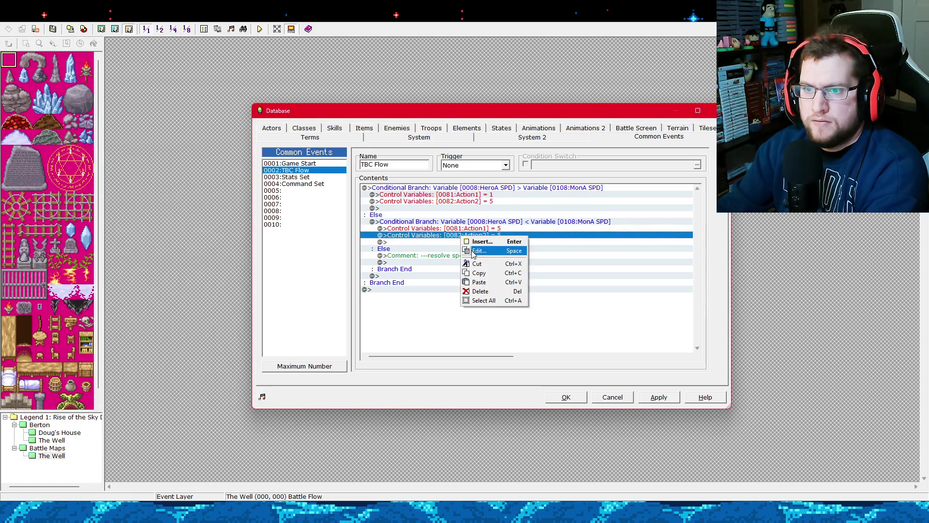
pyautogui.press('Escape')
pyautogui.press('Return')
pyautogui.write('1')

**YOUR ASSIGNMENT**
Excluding every picture, set down the listing exactly.

**RESPONSE**
pyautogui.press('Escape')
pyautogui.press('Return')
pyautogui.write('1')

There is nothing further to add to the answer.